_What this task involves_. Where does the word "Links" show up in the data? Please find each such line and copy it.

Data for the task Start Marker

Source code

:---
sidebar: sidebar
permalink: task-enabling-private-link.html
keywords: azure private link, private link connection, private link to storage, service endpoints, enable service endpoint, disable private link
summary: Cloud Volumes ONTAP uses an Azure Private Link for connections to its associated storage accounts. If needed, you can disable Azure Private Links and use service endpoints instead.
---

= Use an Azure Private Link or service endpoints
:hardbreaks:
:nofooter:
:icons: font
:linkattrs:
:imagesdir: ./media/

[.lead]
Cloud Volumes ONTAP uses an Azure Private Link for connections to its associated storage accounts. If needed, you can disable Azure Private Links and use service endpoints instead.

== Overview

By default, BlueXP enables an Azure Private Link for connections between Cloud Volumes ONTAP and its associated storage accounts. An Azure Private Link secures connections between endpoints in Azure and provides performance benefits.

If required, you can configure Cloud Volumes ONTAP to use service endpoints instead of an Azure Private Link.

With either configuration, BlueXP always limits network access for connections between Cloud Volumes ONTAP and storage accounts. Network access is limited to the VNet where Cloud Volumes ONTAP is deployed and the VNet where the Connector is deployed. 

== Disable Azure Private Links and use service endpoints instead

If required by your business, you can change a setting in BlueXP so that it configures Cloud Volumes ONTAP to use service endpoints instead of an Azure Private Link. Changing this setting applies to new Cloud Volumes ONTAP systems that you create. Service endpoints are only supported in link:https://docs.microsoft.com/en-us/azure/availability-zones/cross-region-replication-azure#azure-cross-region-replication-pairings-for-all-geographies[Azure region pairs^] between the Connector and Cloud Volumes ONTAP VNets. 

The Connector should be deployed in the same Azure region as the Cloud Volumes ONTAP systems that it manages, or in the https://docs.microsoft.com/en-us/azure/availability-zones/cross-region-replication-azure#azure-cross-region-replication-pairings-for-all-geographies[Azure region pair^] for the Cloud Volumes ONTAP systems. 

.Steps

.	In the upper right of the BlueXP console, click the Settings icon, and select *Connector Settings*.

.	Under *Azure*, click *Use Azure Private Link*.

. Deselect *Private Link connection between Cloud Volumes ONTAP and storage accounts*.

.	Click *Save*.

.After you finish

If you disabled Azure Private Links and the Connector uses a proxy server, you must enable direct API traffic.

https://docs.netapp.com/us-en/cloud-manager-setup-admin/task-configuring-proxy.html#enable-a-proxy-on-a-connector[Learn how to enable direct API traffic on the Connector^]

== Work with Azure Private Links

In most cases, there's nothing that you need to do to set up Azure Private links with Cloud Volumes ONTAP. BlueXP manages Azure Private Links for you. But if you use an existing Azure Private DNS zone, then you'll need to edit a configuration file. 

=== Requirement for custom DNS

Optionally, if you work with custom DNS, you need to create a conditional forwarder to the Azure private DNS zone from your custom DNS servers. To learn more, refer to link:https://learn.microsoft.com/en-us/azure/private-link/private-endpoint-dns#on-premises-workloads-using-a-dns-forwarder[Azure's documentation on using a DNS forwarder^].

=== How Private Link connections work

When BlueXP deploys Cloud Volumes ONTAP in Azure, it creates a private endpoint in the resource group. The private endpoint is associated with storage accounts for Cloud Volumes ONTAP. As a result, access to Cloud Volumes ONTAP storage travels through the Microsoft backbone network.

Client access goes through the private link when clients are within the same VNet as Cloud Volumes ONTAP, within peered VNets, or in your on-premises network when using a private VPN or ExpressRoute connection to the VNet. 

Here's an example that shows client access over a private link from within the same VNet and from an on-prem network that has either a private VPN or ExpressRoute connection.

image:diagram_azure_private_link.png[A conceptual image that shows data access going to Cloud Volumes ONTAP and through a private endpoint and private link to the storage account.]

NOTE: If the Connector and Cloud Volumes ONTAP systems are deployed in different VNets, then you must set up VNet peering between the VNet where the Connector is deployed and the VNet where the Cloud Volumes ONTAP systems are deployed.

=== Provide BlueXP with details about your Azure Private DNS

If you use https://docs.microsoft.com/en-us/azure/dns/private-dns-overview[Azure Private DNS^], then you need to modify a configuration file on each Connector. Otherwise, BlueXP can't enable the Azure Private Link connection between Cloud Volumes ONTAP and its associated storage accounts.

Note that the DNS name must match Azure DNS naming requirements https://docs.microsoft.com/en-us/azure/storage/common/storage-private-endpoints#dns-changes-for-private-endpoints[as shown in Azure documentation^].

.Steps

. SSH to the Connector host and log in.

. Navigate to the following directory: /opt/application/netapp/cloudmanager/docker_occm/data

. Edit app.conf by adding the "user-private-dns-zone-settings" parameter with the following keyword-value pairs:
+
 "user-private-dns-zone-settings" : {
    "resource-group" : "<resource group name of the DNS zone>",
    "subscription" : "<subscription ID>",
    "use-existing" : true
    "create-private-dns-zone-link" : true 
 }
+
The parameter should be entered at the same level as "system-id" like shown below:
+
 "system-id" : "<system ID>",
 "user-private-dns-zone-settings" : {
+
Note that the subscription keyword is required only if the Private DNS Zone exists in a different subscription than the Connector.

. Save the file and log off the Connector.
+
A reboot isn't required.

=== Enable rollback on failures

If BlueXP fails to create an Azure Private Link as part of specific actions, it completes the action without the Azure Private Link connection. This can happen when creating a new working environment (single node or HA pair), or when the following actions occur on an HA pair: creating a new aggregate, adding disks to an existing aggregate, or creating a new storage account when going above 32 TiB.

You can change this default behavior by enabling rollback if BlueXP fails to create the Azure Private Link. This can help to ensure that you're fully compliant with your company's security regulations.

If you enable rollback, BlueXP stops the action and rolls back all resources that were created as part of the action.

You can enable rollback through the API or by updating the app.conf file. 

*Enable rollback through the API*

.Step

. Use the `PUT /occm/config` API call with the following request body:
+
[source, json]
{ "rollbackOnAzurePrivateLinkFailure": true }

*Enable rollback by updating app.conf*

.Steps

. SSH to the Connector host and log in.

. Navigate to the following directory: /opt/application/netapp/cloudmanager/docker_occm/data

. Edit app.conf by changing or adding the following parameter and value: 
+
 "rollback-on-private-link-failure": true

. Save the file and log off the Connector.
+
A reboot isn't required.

Data for the task End Marker

_Task result_.
summary: Cloud Volumes ONTAP uses an Azure Private Link for connections to its associated storage accounts. If needed, you can disable Azure Private Links and use service endpoints instead.
Cloud Volumes ONTAP uses an Azure Private Link for connections to its associated storage accounts. If needed, you can disable Azure Private Links and use service endpoints instead.
== Disable Azure Private Links and use service endpoints instead
If you disabled Azure Private Links and the Connector uses a proxy server, you must enable direct API traffic.
== Work with Azure Private Links
In most cases, there's nothing that you need to do to set up Azure Private links with Cloud Volumes ONTAP. BlueXP manages Azure Private Links for you. But if you use an existing Azure Private DNS zone, then you'll need to edit a configuration file. 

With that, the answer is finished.